* **Requirement**
Please state how many lines in the records below contain the word "Zürich"; the answer should be a number and nothing else.

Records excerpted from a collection
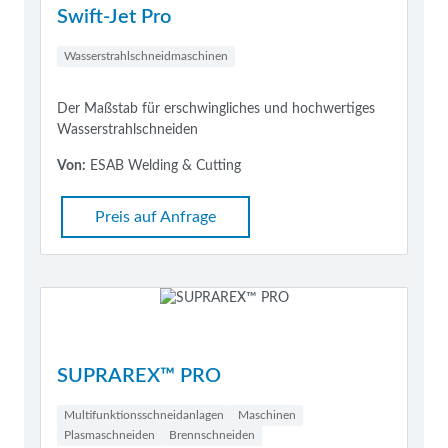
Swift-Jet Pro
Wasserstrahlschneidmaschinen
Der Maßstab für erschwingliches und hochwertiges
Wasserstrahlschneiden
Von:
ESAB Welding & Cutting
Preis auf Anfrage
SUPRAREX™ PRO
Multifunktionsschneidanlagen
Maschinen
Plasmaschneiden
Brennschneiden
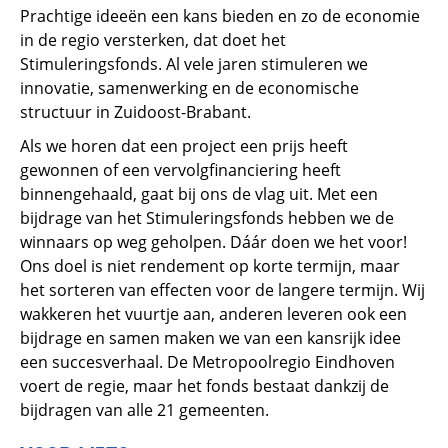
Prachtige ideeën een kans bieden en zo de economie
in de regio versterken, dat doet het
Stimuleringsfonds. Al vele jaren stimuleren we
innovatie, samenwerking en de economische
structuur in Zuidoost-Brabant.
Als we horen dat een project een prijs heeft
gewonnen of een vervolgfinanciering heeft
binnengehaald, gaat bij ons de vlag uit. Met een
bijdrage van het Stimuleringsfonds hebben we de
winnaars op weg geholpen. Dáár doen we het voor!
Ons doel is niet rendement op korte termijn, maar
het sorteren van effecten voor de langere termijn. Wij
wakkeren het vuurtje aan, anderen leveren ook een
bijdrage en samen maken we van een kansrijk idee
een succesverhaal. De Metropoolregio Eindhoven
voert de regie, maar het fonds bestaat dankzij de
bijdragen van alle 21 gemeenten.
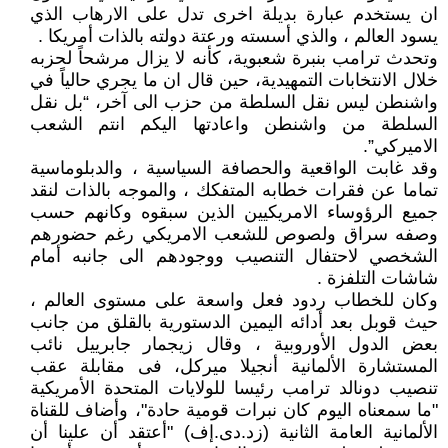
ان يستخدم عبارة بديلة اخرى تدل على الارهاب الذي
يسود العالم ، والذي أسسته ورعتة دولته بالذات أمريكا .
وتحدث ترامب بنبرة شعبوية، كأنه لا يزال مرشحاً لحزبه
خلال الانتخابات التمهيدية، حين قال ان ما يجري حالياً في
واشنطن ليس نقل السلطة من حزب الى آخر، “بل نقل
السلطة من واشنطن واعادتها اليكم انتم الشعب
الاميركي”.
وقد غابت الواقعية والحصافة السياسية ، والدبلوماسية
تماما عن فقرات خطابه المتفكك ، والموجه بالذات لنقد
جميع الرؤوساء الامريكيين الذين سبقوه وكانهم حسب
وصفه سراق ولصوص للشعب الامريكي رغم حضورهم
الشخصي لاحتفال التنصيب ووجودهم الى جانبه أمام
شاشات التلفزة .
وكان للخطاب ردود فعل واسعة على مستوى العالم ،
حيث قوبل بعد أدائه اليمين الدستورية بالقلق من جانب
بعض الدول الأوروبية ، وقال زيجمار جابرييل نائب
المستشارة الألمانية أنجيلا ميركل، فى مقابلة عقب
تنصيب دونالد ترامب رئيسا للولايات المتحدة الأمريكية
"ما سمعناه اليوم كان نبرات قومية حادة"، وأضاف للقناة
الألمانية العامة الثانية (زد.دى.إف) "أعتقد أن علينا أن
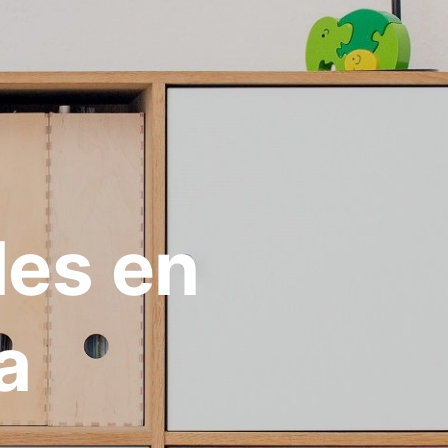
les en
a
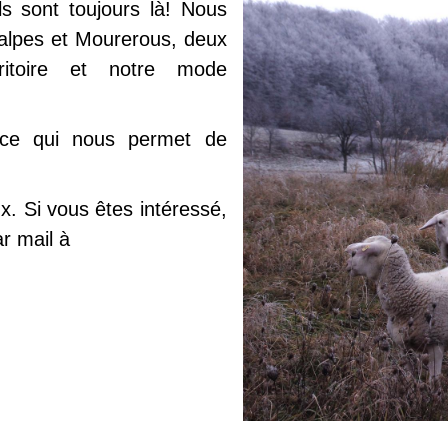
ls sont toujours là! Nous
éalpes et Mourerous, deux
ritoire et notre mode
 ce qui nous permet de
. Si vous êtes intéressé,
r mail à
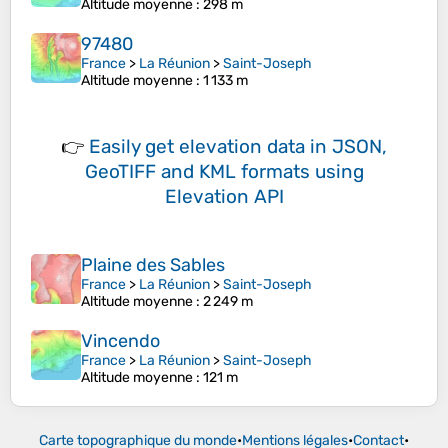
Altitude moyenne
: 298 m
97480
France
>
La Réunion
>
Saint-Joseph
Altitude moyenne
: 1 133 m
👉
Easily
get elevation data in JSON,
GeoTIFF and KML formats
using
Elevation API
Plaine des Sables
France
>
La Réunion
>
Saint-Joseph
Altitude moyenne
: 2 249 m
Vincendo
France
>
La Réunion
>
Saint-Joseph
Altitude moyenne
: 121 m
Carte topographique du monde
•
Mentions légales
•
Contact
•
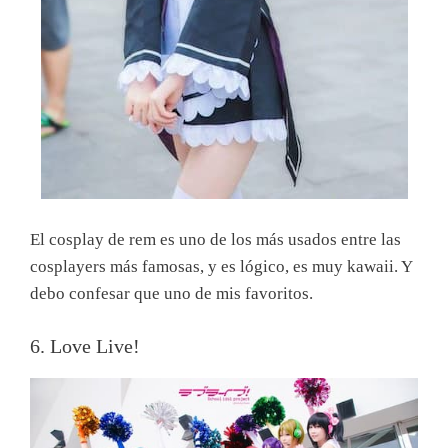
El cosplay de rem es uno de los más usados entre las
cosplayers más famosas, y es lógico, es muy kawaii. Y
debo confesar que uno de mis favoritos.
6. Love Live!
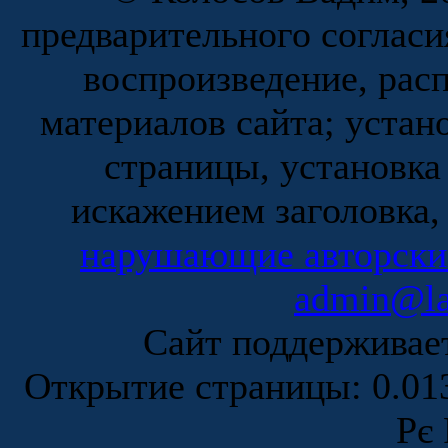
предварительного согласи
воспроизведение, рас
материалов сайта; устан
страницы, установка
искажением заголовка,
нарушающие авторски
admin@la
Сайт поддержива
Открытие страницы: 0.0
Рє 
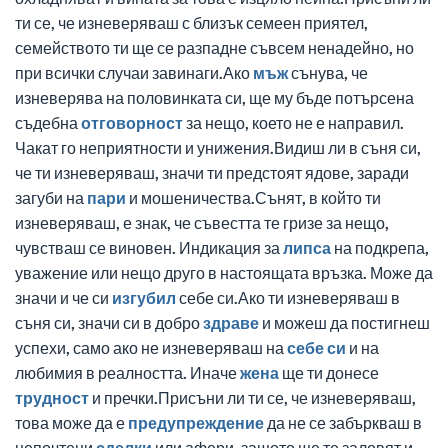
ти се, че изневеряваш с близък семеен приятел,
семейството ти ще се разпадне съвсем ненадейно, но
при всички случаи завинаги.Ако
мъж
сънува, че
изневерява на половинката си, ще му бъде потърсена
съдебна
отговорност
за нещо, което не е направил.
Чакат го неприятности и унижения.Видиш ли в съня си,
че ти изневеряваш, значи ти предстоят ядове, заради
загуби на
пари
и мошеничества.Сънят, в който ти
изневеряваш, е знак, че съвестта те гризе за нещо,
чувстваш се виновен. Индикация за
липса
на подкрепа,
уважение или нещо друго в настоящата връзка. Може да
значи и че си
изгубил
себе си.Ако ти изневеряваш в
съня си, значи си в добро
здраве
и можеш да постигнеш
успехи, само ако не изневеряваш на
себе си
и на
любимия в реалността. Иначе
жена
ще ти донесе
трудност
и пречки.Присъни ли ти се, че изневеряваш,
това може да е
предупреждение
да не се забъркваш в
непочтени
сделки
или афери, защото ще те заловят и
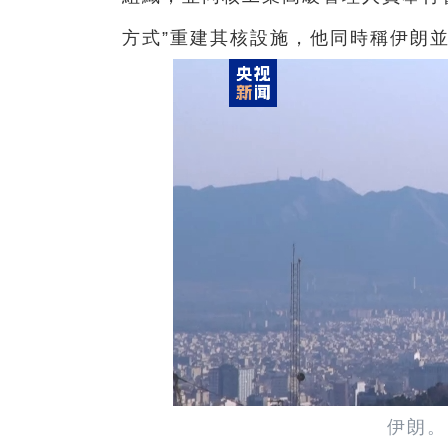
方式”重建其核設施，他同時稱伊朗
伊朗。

* * *

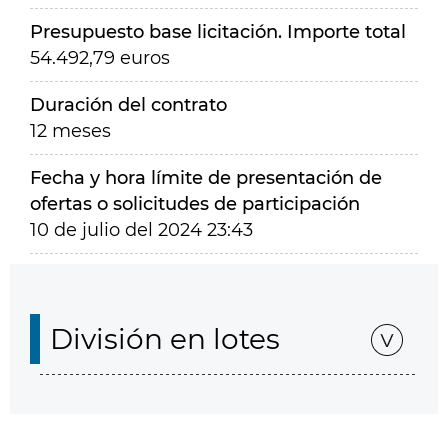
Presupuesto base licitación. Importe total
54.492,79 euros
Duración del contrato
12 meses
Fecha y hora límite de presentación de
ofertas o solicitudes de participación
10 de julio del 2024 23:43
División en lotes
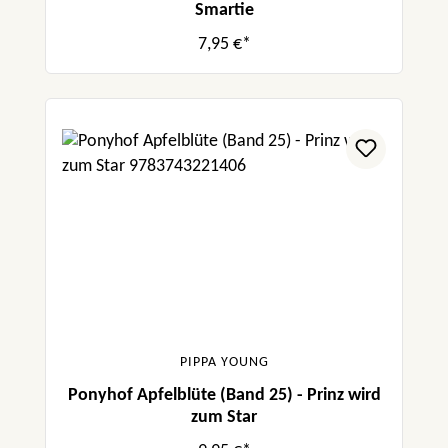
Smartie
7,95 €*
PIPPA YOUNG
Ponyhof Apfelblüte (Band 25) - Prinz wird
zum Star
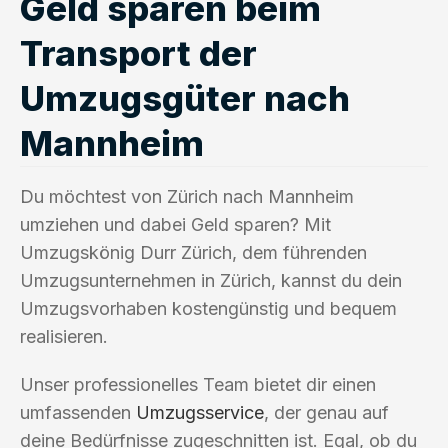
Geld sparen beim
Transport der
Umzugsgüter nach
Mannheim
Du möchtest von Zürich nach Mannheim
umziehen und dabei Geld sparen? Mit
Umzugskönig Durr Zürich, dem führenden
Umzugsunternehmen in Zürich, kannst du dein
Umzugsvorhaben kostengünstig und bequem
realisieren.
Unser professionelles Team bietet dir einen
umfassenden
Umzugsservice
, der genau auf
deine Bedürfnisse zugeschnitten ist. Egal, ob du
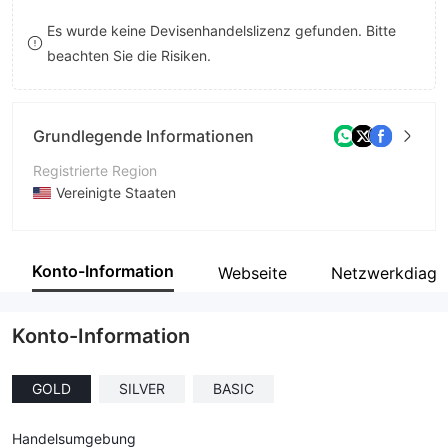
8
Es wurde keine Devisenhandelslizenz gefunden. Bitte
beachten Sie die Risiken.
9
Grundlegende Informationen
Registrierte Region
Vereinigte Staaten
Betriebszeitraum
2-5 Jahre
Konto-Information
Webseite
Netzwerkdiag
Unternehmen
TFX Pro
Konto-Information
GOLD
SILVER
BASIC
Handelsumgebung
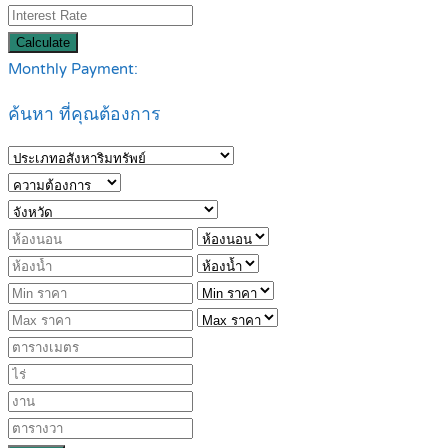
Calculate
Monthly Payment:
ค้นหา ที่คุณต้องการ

...

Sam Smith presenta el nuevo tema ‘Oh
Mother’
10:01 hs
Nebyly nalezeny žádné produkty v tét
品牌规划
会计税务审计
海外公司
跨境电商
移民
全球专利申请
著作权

* **Result for this exercise**
3